■ **JOB ITEM**: From the first line of the records below through the line with "[600,274,697,289] framawork ->", output each line exactly; skip the pictures.

Records from a data source
----------------

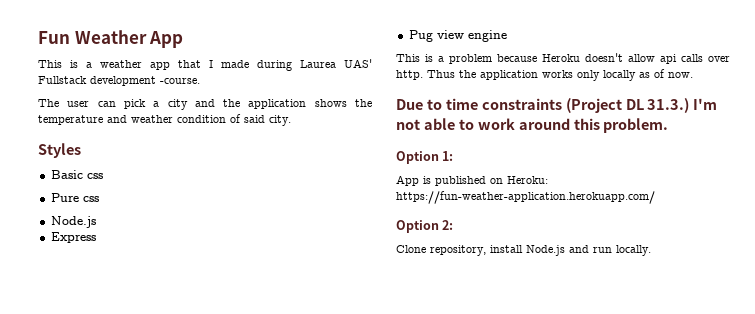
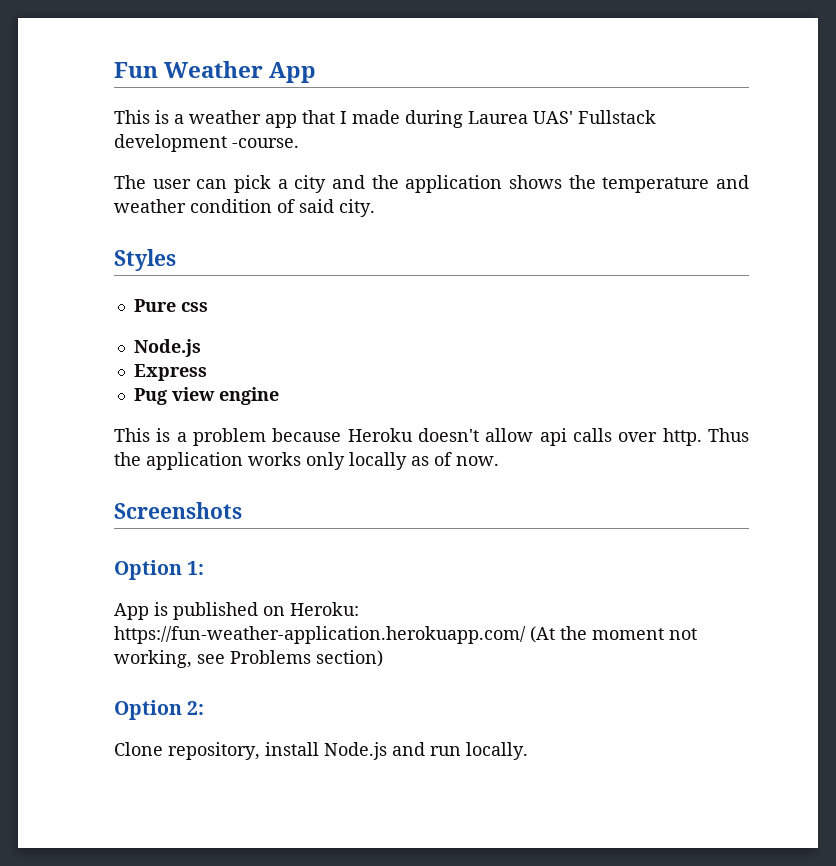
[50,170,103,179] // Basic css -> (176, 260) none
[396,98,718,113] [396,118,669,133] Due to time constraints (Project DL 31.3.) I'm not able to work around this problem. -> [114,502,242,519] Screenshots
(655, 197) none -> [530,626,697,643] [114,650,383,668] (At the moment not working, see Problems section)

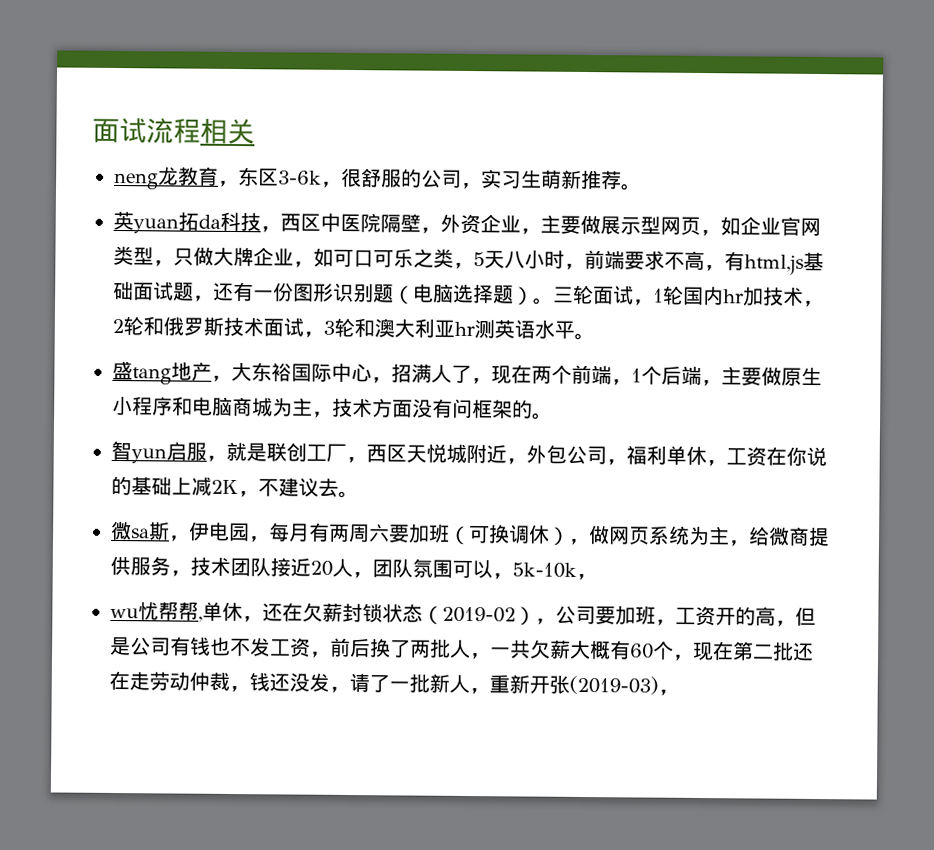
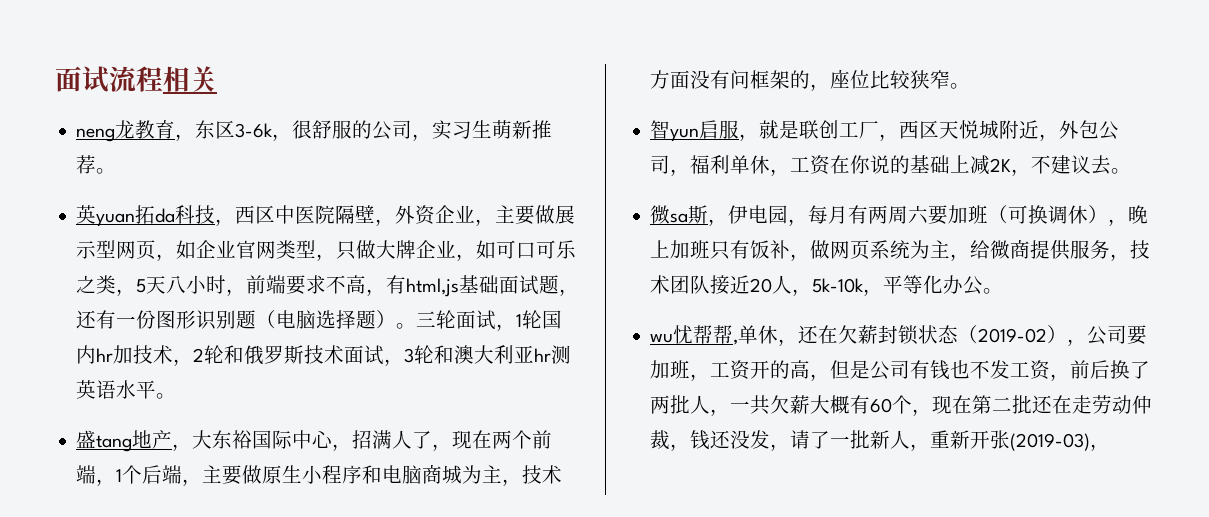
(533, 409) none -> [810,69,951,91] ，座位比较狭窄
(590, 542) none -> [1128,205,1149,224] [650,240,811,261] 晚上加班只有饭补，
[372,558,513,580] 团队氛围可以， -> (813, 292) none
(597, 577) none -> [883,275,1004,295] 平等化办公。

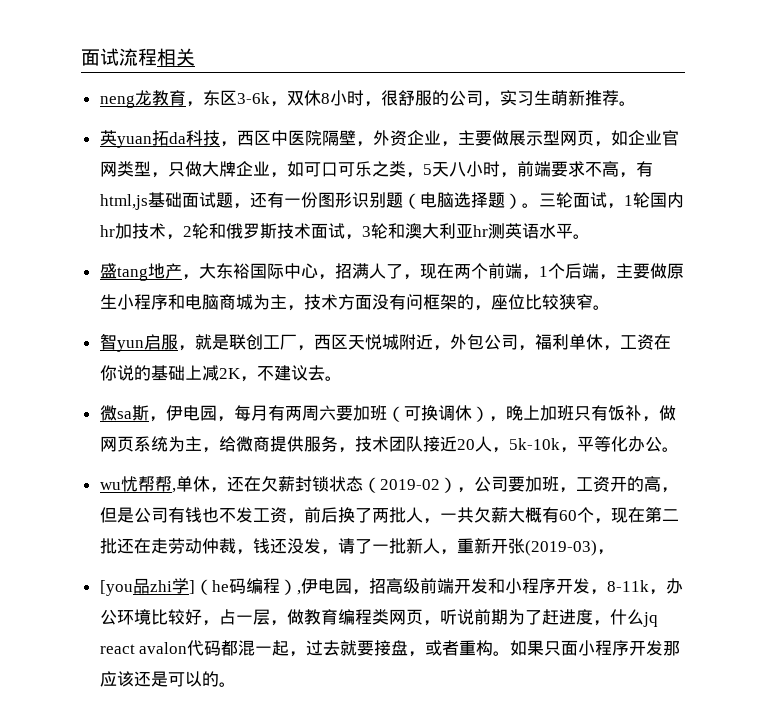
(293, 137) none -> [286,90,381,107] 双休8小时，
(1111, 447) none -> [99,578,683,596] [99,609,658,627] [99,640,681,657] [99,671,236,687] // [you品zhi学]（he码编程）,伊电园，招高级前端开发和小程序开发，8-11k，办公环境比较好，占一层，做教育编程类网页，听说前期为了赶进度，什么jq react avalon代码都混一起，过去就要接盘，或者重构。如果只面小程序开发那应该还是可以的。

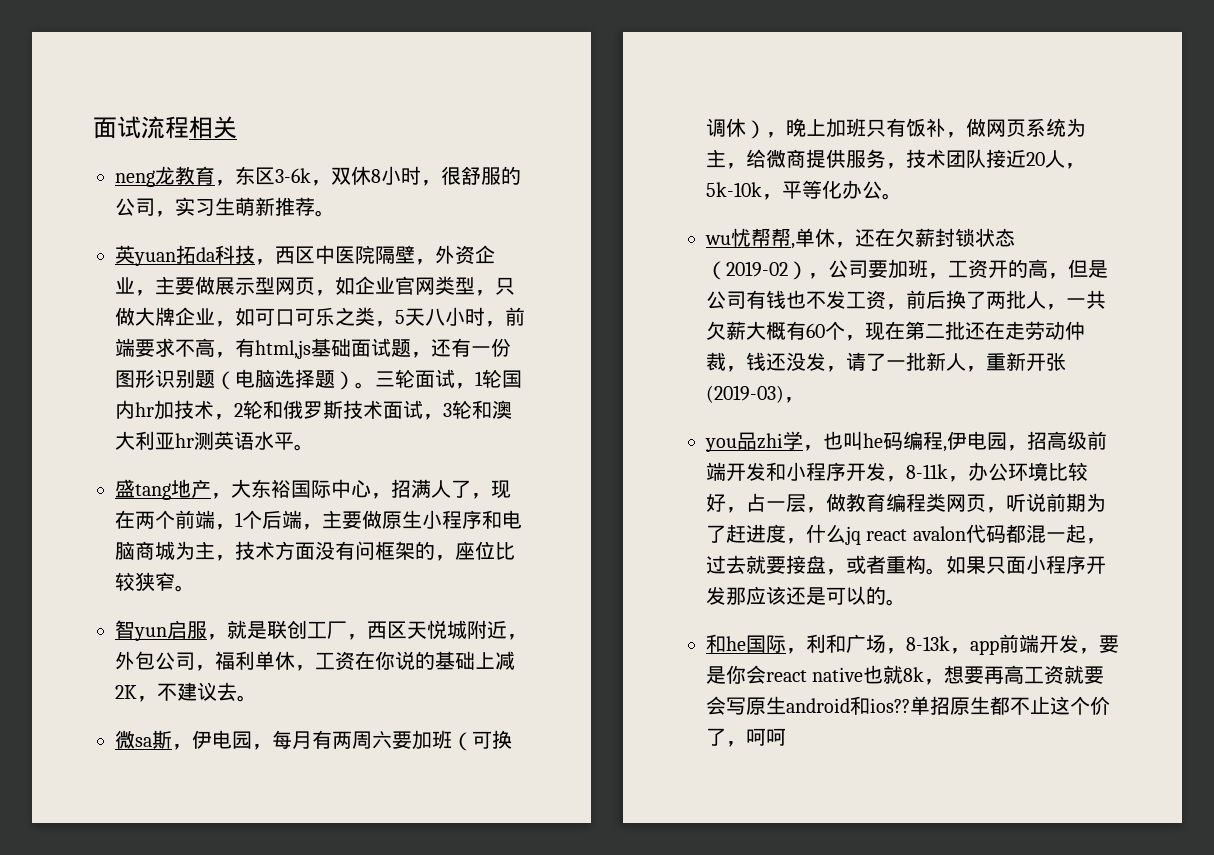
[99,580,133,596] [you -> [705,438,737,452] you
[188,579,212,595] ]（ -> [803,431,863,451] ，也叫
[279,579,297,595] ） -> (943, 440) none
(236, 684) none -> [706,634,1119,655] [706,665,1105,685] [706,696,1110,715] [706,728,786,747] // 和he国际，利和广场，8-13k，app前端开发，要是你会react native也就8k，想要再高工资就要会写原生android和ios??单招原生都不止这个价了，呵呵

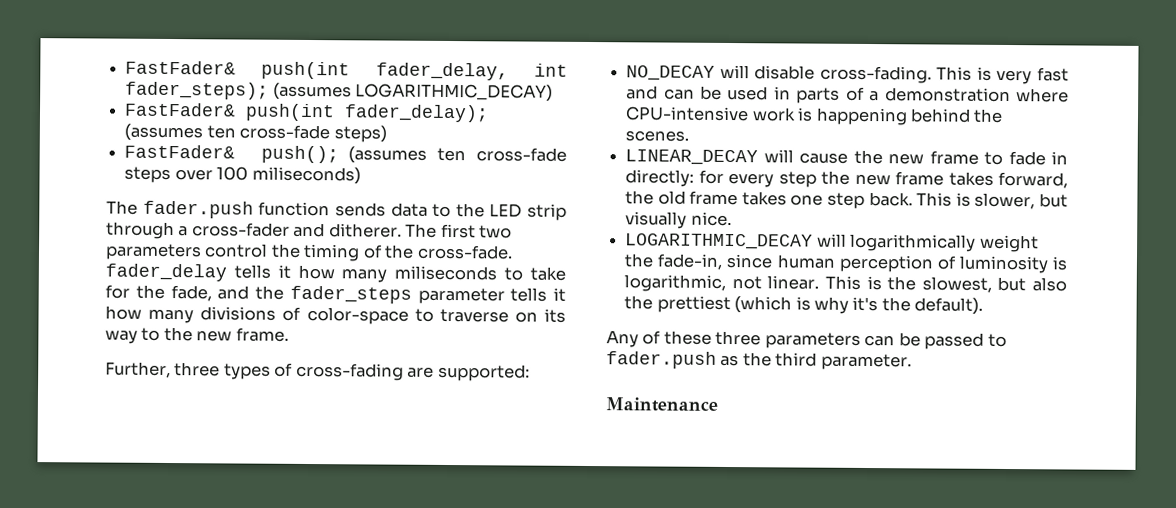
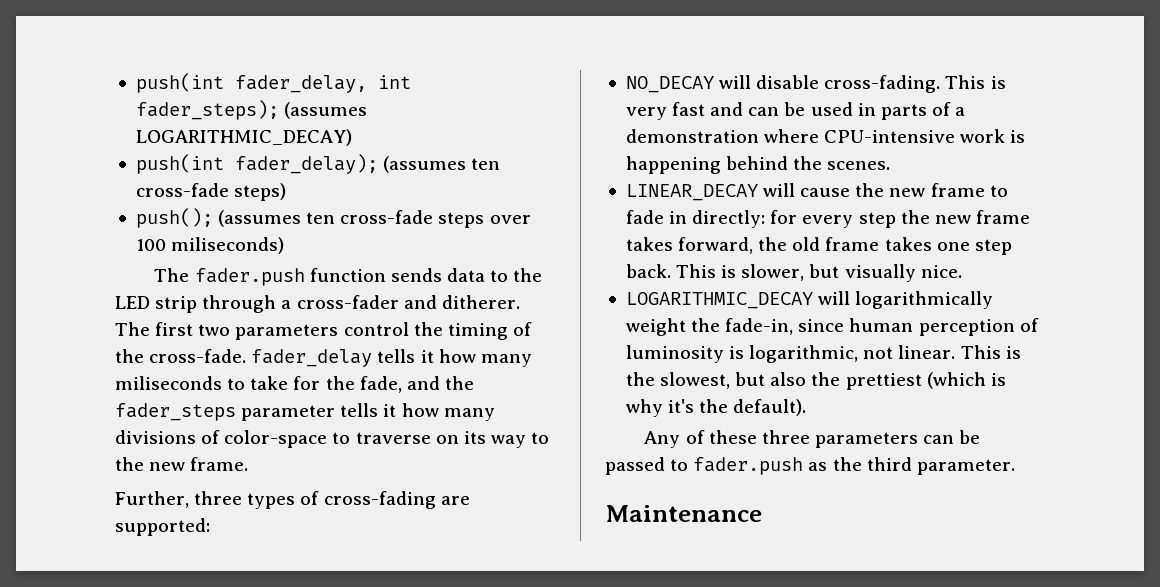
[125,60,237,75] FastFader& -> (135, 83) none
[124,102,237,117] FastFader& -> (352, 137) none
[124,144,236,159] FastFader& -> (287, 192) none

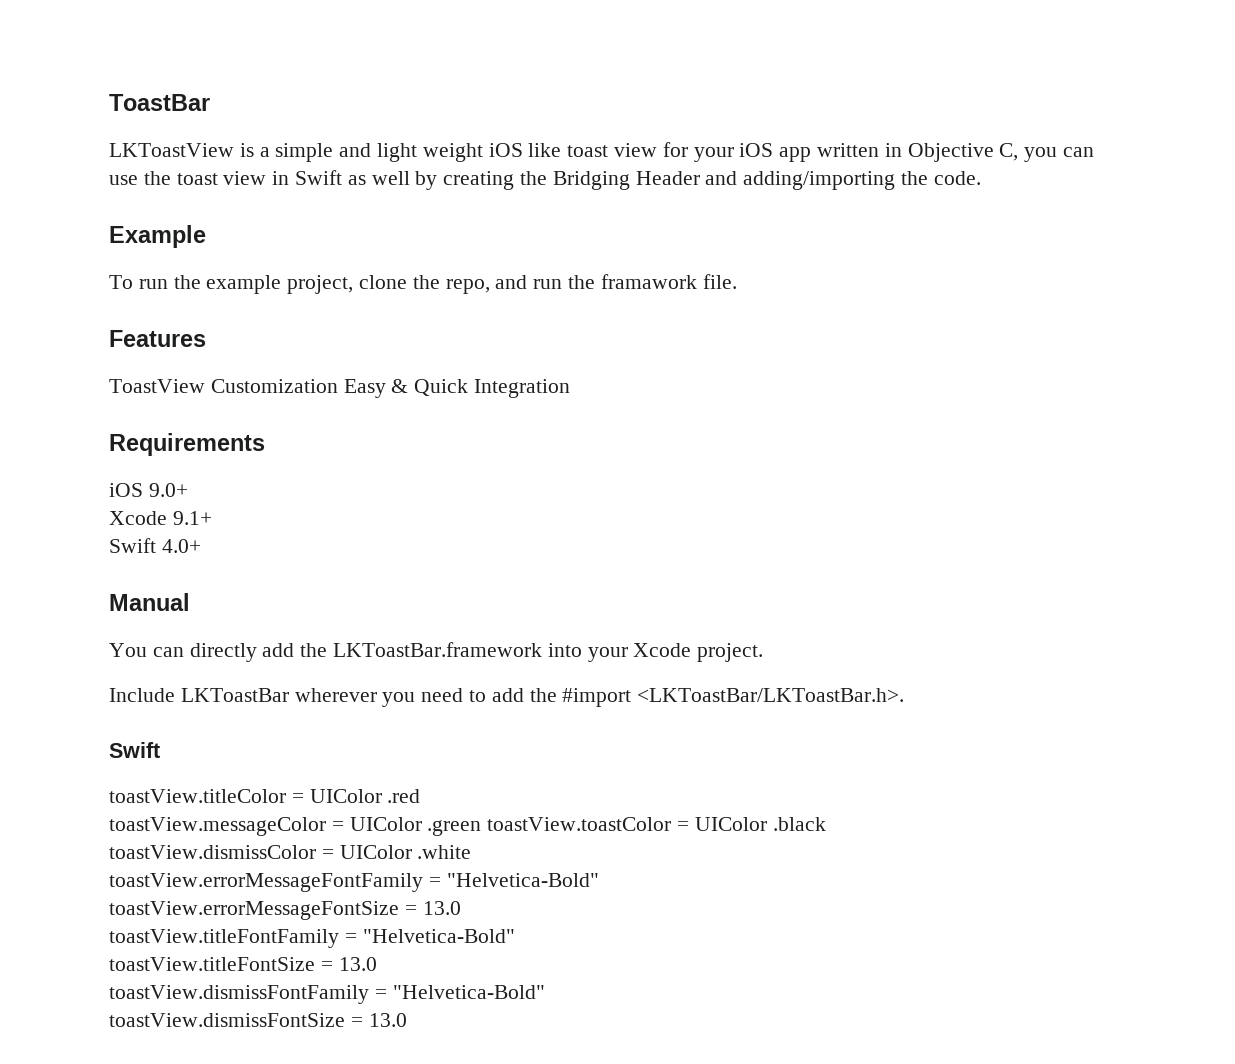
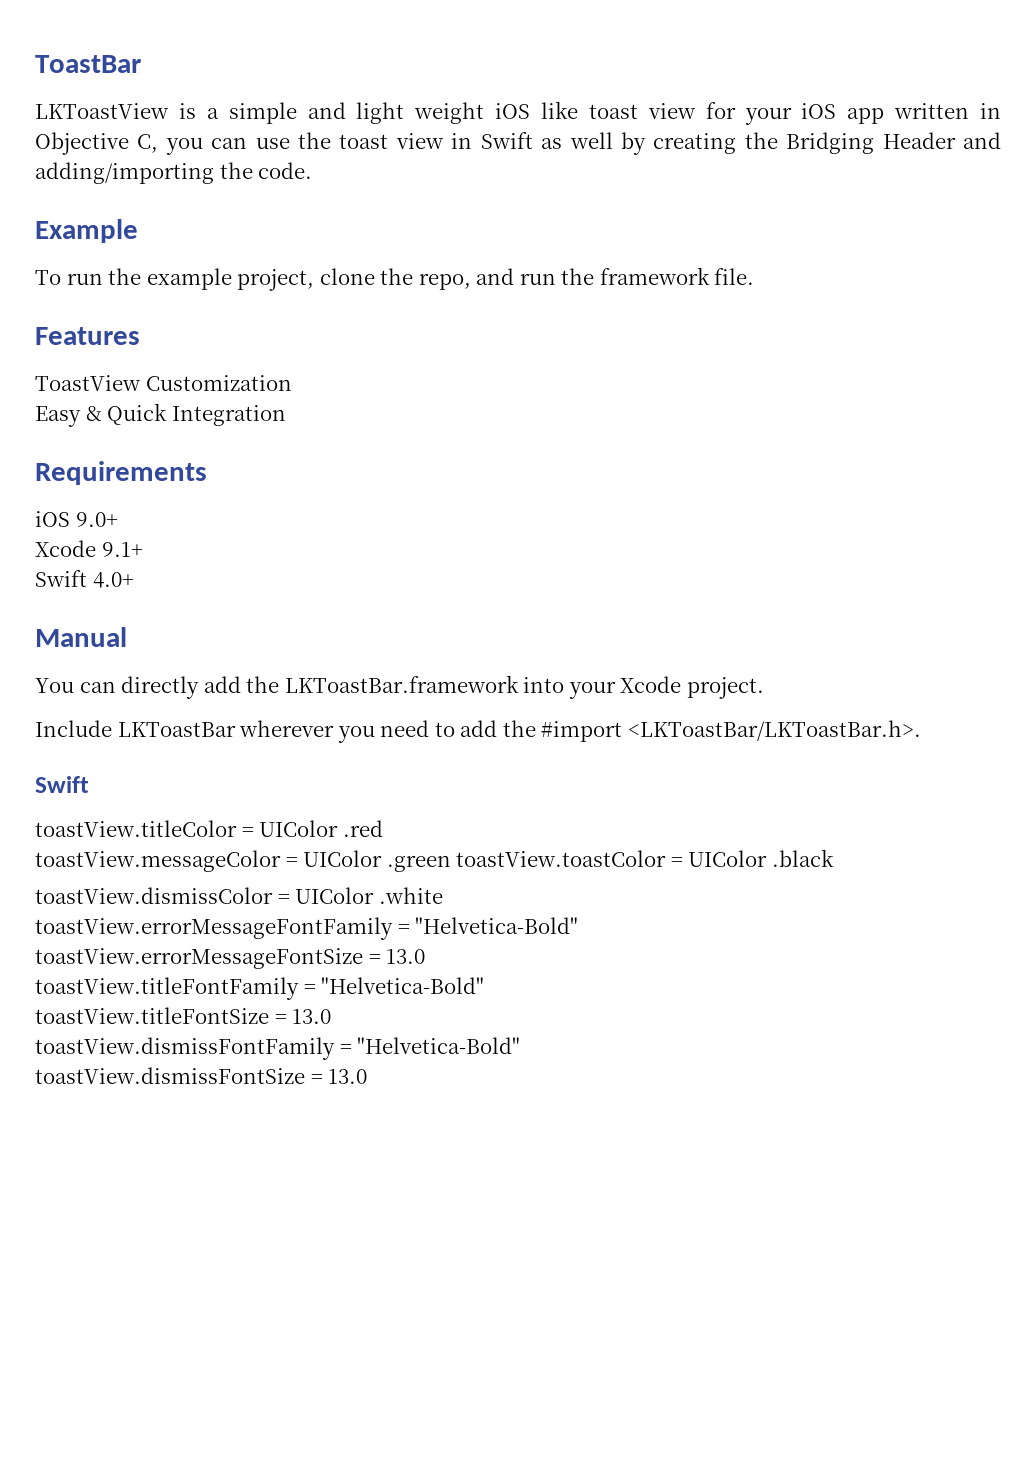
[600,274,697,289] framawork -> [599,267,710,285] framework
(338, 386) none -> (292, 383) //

----------------

■ **RESPONSE AREA**:
[50,170,103,179] // Basic css -> (176, 260) none
[396,98,718,113] [396,118,669,133] Due to time constraints (Project DL 31.3.) I'm not able to work around this problem. -> [114,502,242,519] Screenshots
(655, 197) none -> [530,626,697,643] [114,650,383,668] (At the moment not working, see Problems section)

(533, 409) none -> [810,69,951,91] ，座位比较狭窄
(590, 542) none -> [1128,205,1149,224] [650,240,811,261] 晚上加班只有饭补，
[372,558,513,580] 团队氛围可以， -> (813, 292) none
(597, 577) none -> [883,275,1004,295] 平等化办公。

(293, 137) none -> [286,90,381,107] 双休8小时，
(1111, 447) none -> [99,578,683,596] [99,609,658,627] [99,640,681,657] [99,671,236,687] // [you品zhi学]（he码编程）,伊电园，招高级前端开发和小程序开发，8-11k，办公环境比较好，占一层，做教育编程类网页，听说前期为了赶进度，什么jq react avalon代码都混一起，过去就要接盘，或者重构。如果只面小程序开发那应该还是可以的。

[99,580,133,596] [you -> [705,438,737,452] you
[188,579,212,595] ]（ -> [803,431,863,451] ，也叫
[279,579,297,595] ） -> (943, 440) none
(236, 684) none -> [706,634,1119,655] [706,665,1105,685] [706,696,1110,715] [706,728,786,747] // 和he国际，利和广场，8-13k，app前端开发，要是你会react native也就8k，想要再高工资就要会写原生android和ios??单招原生都不止这个价了，呵呵

[125,60,237,75] FastFader& -> (135, 83) none
[124,102,237,117] FastFader& -> (352, 137) none
[124,144,236,159] FastFader& -> (287, 192) none

[600,274,697,289] framawork -> [599,267,710,285] framework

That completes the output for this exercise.